Ирина Павловна решила, что мириться с этим нельзя: как же без жирафа?! И они унеслись на Петроградскую сторону.
Помню ее царящей в лаборатории кукольников. Помню в ложе бенуара Большого театра, в жюри «Золотой маски». Помню в больнице конца 1990-х: за ампирной колоннадой оказалось горе горькое на 16 коек, на тумбочке было криво вырезано «Терпенье для нас — важнейшее из всех искусств». Смеялись вместе… Помню рассказ, как Ю.М. Лужков вручал ей (или журналу «КукАрт») Премию Москвы. Ирина Павловна ему тихонько сказала: «Куклы Вас благодарят». Мэр замер… крепко потряс руку даме в лиловом, шепотом ответил: «Куклам кланяйтесь». Помню ее с машинописью лагерных писем Даниэля: 1000 страниц, которая корректура?
Она писала, жила, думала, говорила, одевалась, шила из клочьев драных кружев занавески на кухню так, словно любимый ею Серебряный век перешел в ее 1960-е живым.
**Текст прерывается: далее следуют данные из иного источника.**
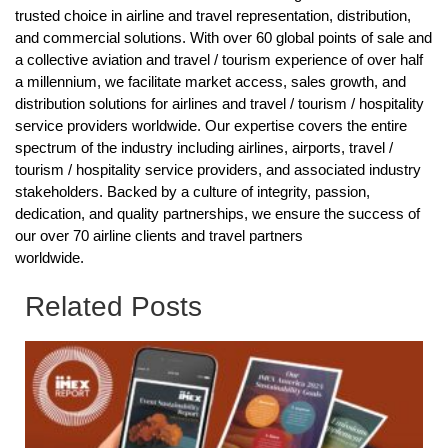
trusted choice in airline and travel representation, distribution,
and commercial solutions. With over 60 global points of sale and
a collective aviation and travel / tourism experience of over half
a millennium, we facilitate market access, sales growth, and
distribution solutions for airlines and travel / tourism / hospitality
service providers worldwide. Our expertise covers the entire
spectrum of the industry including airlines, airports, travel /
tourism / hospitality service providers, and associated industry
stakeholders. Backed by a culture of integrity, passion,
dedication, and quality partnerships, we ensure the success of
our over 70 airline clients and travel partners
worldwide.
Related Posts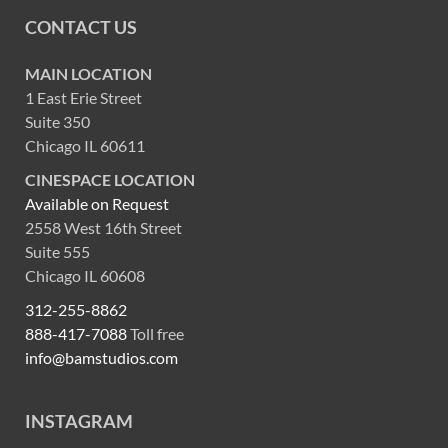
CONTACT US
MAIN LOCATION
1 East Erie Street
Suite 350
Chicago IL 60611
CINESPACE LOCATION
Available on Request
2558 West 16th Street
Suite 555
Chicago IL 60608
312-255-8862
888-417-7088
Toll free
info@bamstudios.com
INSTAGRAM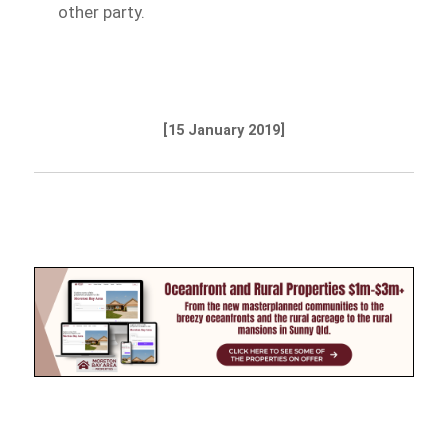
other party.
[15 January 2019]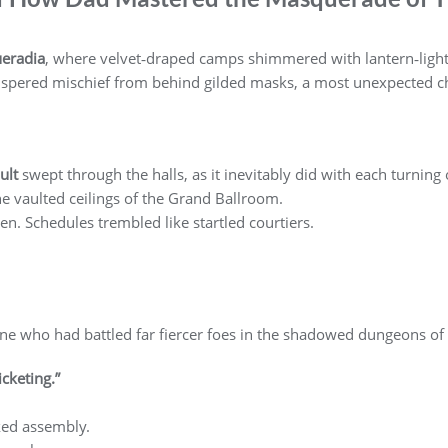
eradia
, where velvet‑draped camps shimmered with lantern‑light,
spered mischief from behind gilded masks, a most unexpected c
ult
swept through the halls, as it inevitably did with each turning
 vaulted ceilings of the Grand Ballroom.
en. Schedules trembled like startled courtiers.
e who had battled far fiercer foes in the shadowed dungeons of
icketing.”
ked assembly.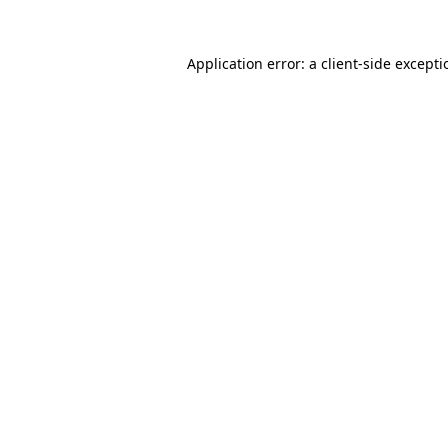
Application error: a
client
-side except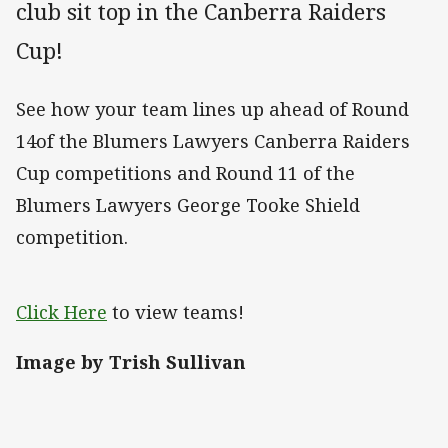
club sit top in the Canberra Raiders
Cup!
See how your team lines up ahead of Round
14of the Blumers Lawyers Canberra Raiders
Cup competitions and Round 11 of the
Blumers Lawyers George Tooke Shield
competition.
Click Here
to view teams!
Image by Trish Sullivan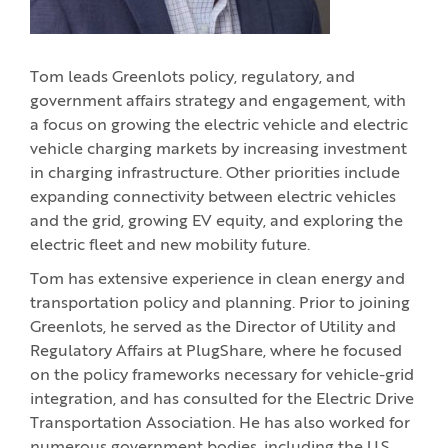
Tom leads Greenlots policy, regulatory, and
government affairs strategy and engagement, with
a focus on growing the electric vehicle and electric
vehicle charging markets by increasing investment
in charging infrastructure. Other priorities include
expanding connectivity between electric vehicles
and the grid, growing EV equity, and exploring the
electric fleet and new mobility future.
Tom has extensive experience in clean energy and
transportation policy and planning. Prior to joining
Greenlots, he served as the Director of Utility and
Regulatory Affairs at PlugShare, where he focused
on the policy frameworks necessary for vehicle-grid
integration, and has consulted for the Electric Drive
Transportation Association. He has also worked for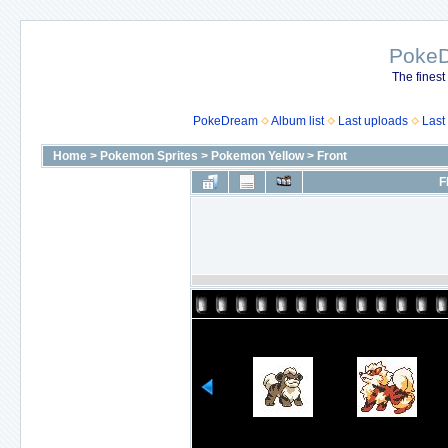
Poke
The finest
PokeDream
Album list
Last uploads
Last
Home
>
Pokemon Sprites
>
Pokemon Yellow
>
Front
F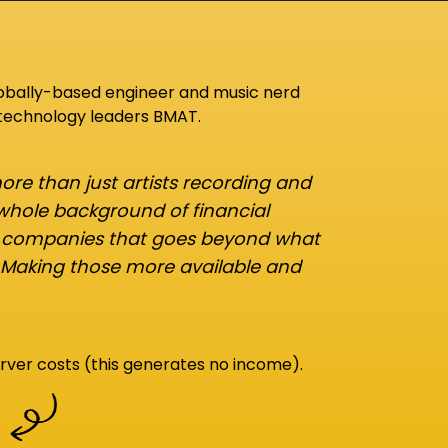
lobally-based engineer and music nerd
 technology leaders BMAT.
re than just artists recording and
 whole background of financial
d companies that goes beyond what
 Making those more available and
rver costs (this generates no income).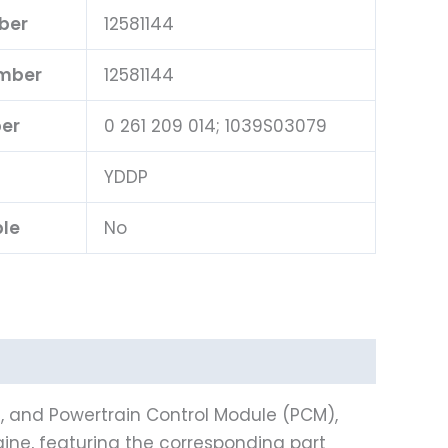
ber
12581144
umber
12581144
er
0 261 209 014; 1039S03079
YDDP
ble
No
), and Powertrain Control Module (PCM),
ine, featuring the corresponding part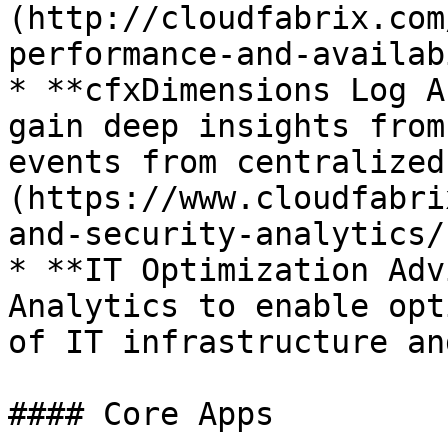
(http://cloudfabrix.com
performance-and-availab
* **cfxDimensions Log A
gain deep insights from
events from centralized
(https://www.cloudfabri
and-security-analytics/)
* **IT Optimization Adv
Analytics to enable opt
of IT infrastructure an
#### Core Apps
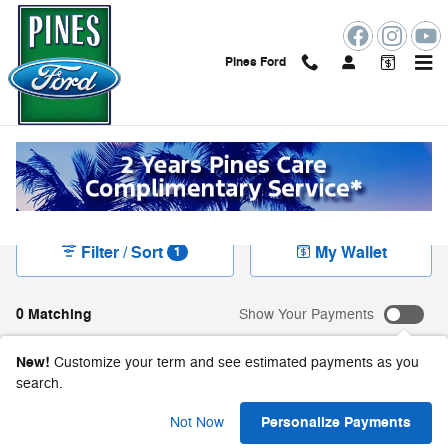
Skip to main content
Pines Ford
New Ford Vehicles For Sale in Pembroke Pines,
FL
Filter / Sort
My Wallet
1
0 Matching
Show Your Payments
New!
Customize your term and see estimated payments as you
search.
Check Back Soon for
Personalize Payments
Not Now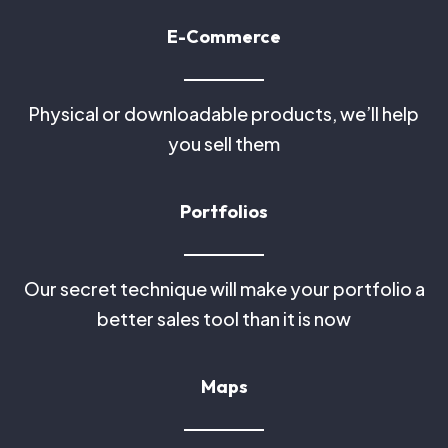
E-Commerce
Physical or downloadable products, we’ll help
you sell them
Portfolios
Our secret technique will make your portfolio a
better sales tool than it is now
Maps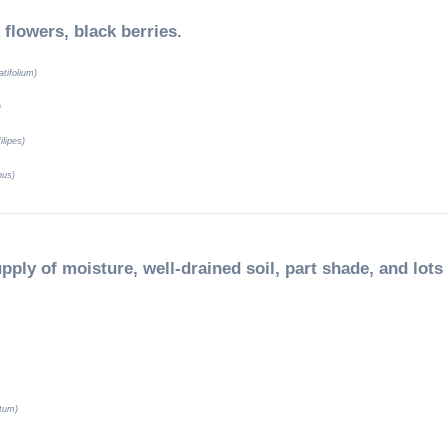
 flowers, black berries.
tifolium)
)
ilipes)
pus)
pply of moisture, well-drained soil, part shade, and lots
tum)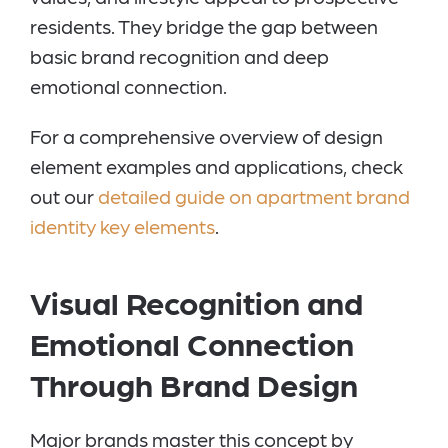
residents. They bridge the gap between
basic brand recognition and deep
emotional connection.
For a comprehensive overview of design
element examples and applications, check
out our
detailed guide on apartment brand
identity key elements
.
Visual Recognition and
Emotional Connection
Through Brand Design
Major brands master this concept by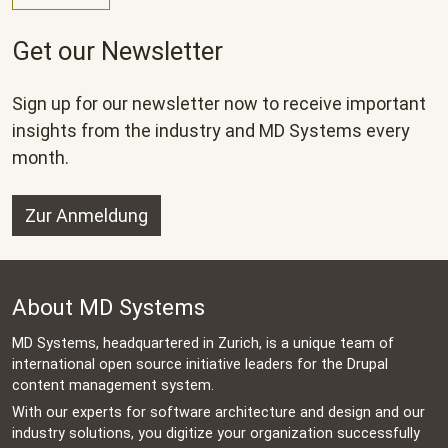
Get our Newsletter
Sign up for our newsletter now to receive important
insights from the industry and MD Systems every
month.
Zur Anmeldung
About MD Systems
MD Systems, headquartered in Zurich, is a unique team of
international open source initiative leaders for the Drupal
content management system.
With our experts for software architecture and design and our
industry solutions, you digitize your organization successfully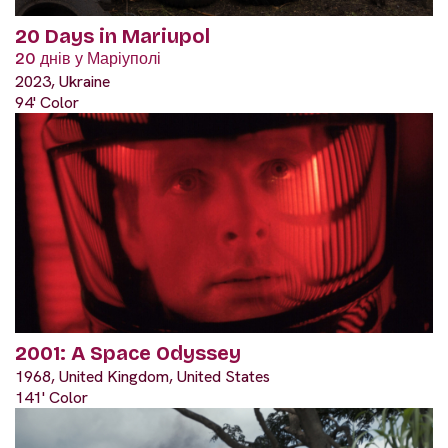
20 Days in Mariupol
20 днів у Маріуполі
2023, Ukraine
94' Color
2001: A Space Odyssey
1968, United Kingdom, United States
141' Color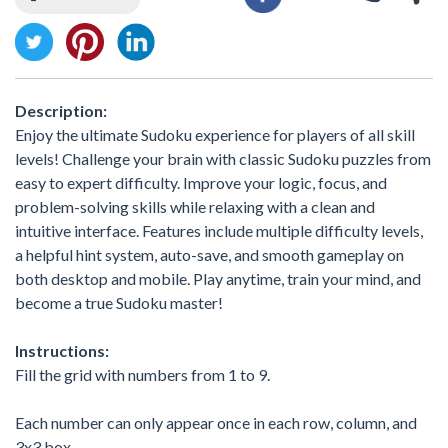
Description:
Enjoy the ultimate Sudoku experience for players of all skill
levels! Challenge your brain with classic Sudoku puzzles from
easy to expert difficulty. Improve your logic, focus, and
problem-solving skills while relaxing with a clean and
intuitive interface. Features include multiple difficulty levels,
a helpful hint system, auto-save, and smooth gameplay on
both desktop and mobile. Play anytime, train your mind, and
become a true Sudoku master!
Instructions:
Fill the grid with numbers from 1 to 9.
Each number can only appear once in each row, column, and
3x3 box.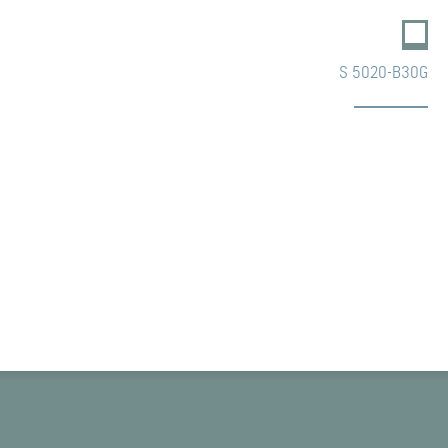
S 5020-B30G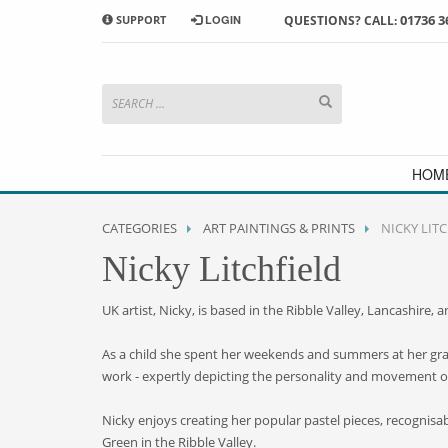
01736 3
SUPPORT
LOGIN
QUESTIONS? CALL:
HOW TO SHOP WITH MORRAB STUDIO
1
2
Search or browse products to
S
add to your basket
checkou
If you have any problems or enquiries at all, please call us
HOM
CATEGORIES
ART PAINTINGS & PRINTS
NICKY LIT
Nicky Litchfield
UK artist, Nicky, is based in the Ribble Valley, Lancashire, 
As a child she spent her weekends and summers at her grand
work - expertly depicting the personality and movement o
Nicky enjoys creating her popular pastel pieces, recognisable
Green in the Ribble Valley.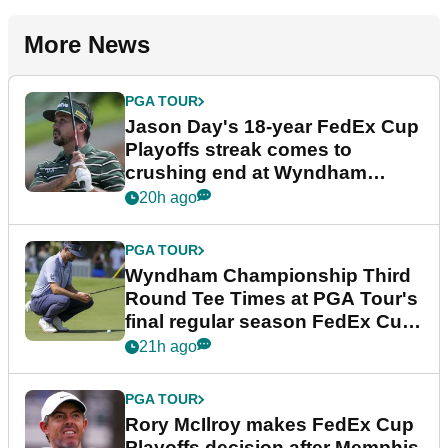
More News
PGA TOUR
Jason Day's 18-year FedEx Cup
Playoffs streak comes to
crushing end at Wyndham
Championship
20h ago
PGA TOUR
Wyndham Championship Third
Round Tee Times at PGA Tour's
final regular season FedEx Cup
event
21h ago
PGA TOUR
Rory McIlroy makes FedEx Cup
Playoffs decision after Memphis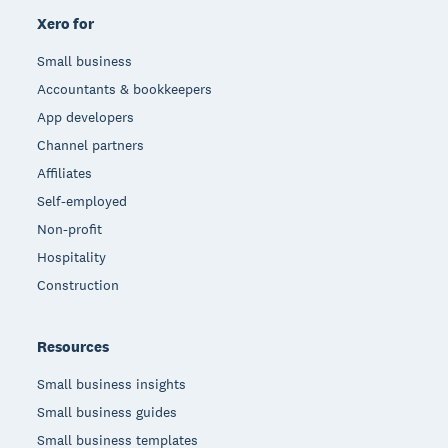
Xero for
Small business
Accountants & bookkeepers
App developers
Channel partners
Affiliates
Self-employed
Non-profit
Hospitality
Construction
Resources
Small business insights
Small business guides
Small business templates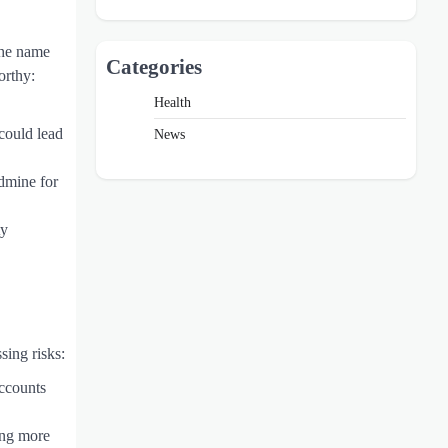
 The name
Categories
orthy:
Health
could lead
News
ldmine for
ty
sing risks:
accounts
ing more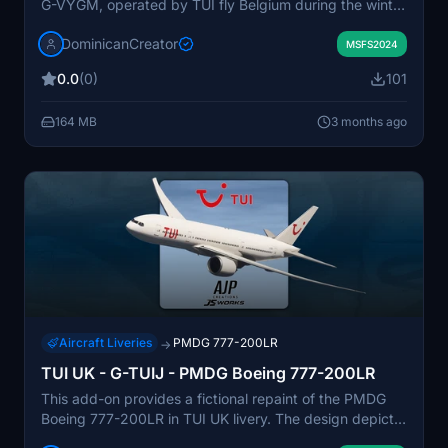
G-VYGM, operated by TUI fly Belgium during the winter
2017–2018 season. The aircraft was leased from
DominicanCreator
AirTanker as a temporary solution to meet increased
MSFS2024
long-haul demand for leisure destinations. G-VYGM
0.0
(0)
101
operated routes to the Caribbean and Canary Islands,
providing additional capacity during peak travel
164 MB
3 months ago
months. This livery represents the short-term
integration of the aircraft into TUI's fleet.
Aircraft Liveries
PMDG 777-200LR
→
TUI UK - G-TUIJ - PMDG Boeing 777-200LR
This add-on provides a fictional repaint of the PMDG
Boeing 777-200LR in TUI UK livery. The design depicts
a wetleased aircraft with basic TUI colors. It aims to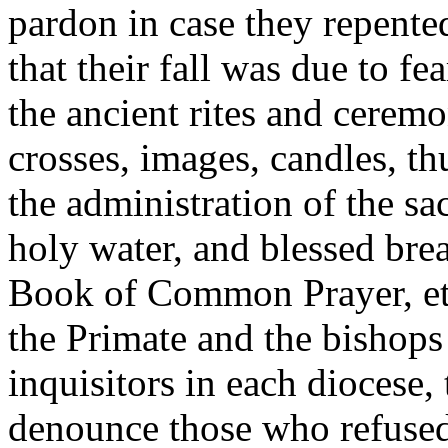
pardon in case they repente
that their fall was due to fea
the ancient rites and ceremo
crosses, images, candles, th
the administration of the sa
holy water, and blessed brea
Book of Common Prayer, etc
the Primate and the bishops
inquisitors in each diocese
denounce those who refused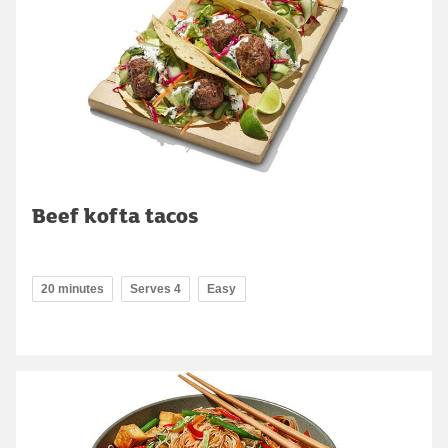
Beef kofta tacos
20 minutes
Serves 4
Easy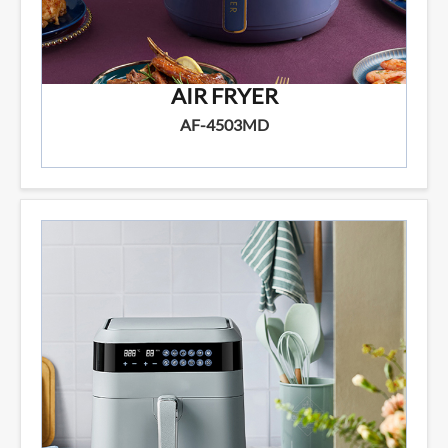
AIR FRYER
AF-4503MD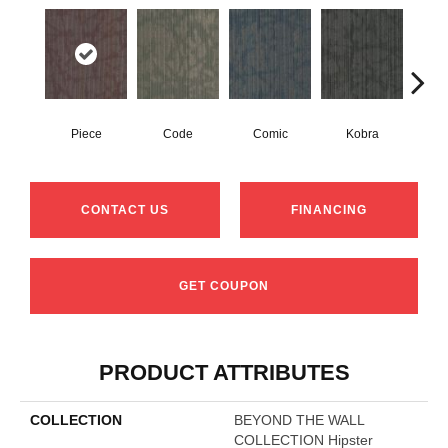
Piece
Code
Comic
Kobra
CONTACT US
FINANCING
GET COUPON
PRODUCT ATTRIBUTES
COLLECTION
BEYOND THE WALL
COLLECTION Hipster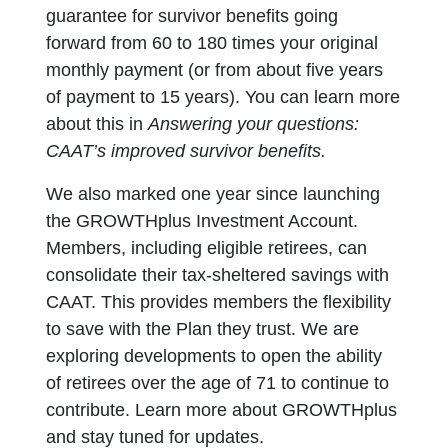
guarantee for survivor benefits going
forward from 60 to 180 times your original
monthly payment (or from about five years
of payment to 15 years). You can learn more
about this in
Answering your questions:
CAAT’s improved survivor benefits.
We also marked one year since launching
the GROWTHplus Investment Account.
Members, including eligible retirees, can
consolidate their tax-sheltered savings with
CAAT. This provides members the flexibility
to save with the Plan they trust. We are
exploring developments to open the ability
of retirees over the age of 71 to continue to
contribute. Learn more about GROWTHplus
and stay tuned for updates.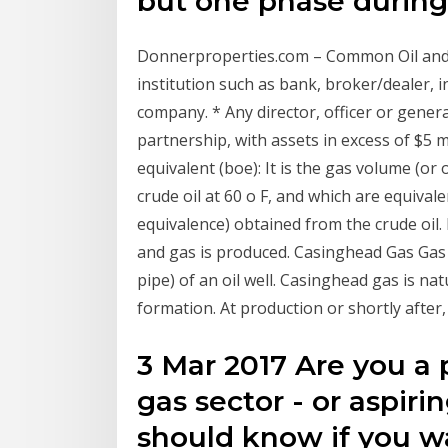
but one phase durin
Donnerproperties.com – Common Oil and G
institution such as bank, broker/dealer
company. * Any director, officer or genera
partnership, with assets in excess of $5 mi
equivalent (boe): It is the gas volume (or
crude oil at 60 o F, and which are equiva
equivalence) obtained from the crude oil.
and gas is produced. Casinghead Gas Gas
pipe) of an oil well. Casinghead gas is nat
formation. At production or shortly after,
3 Mar 2017 Are you a p
gas sector - or aspiri
should know if you wa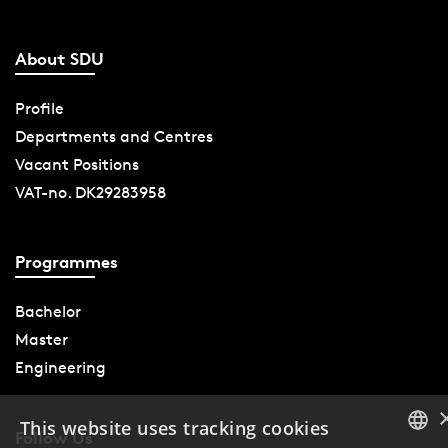
About SDU
Profile
Departments and Centres
Vacant Positions
VAT-no. DK29283958
Programmes
Bachelor
Master
Engineering
This website uses tracking cookies
Follow Us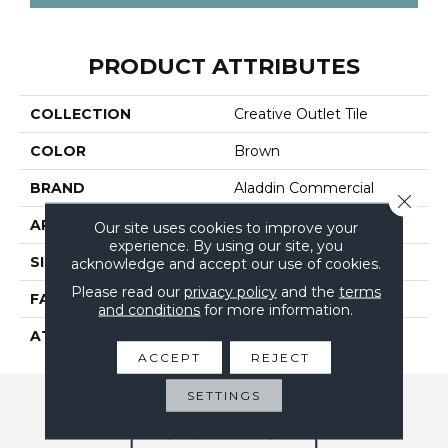
PRODUCT ATTRIBUTES
COLLECTION
Creative Outlet Tile
COLOR
Brown
BRAND
Aladdin Commercial
Close 
APPLICATION
Residential
Our site uses cookies to improve your
experience. By using our site, you
SIZE
24" X 24"
acknowledge and accept our use of cookies.
Please read our
privacy policy
and the
terms
FACE WEIGHT
17
and conditions
for more information.
ATTACHED PAD
UltraSet Matrix
ACCEPT
REJECT
SETTINGS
Без крови и шельмований. Словно оттуда были ее учителя, путешествия, шелковые шарфы, марионеточные оперы, обзоры выставок в «Аполлоне» за 1949 год, написанные кем-то из толковых дипломников Бенуа и Сергея Волконского. Понятно: этого не было никогда.
Но Ирине Павловне Уваровой хватало силы, стойкости, таланта жить между мирами Гоцци и Галича. Соединять их собой. Стать собой в нашем мире. Выпускать в зимние суровые московские форточки стаи бумажных ангелов. Как в сказке: из права рукава, из лева рукава...
Со всеми… м-м-м… вызовами эпохи ее Арлекины и Солдатики совладать не могли.
Но — хранили город. Москва без таких, как Ирина Уварова, не стоит.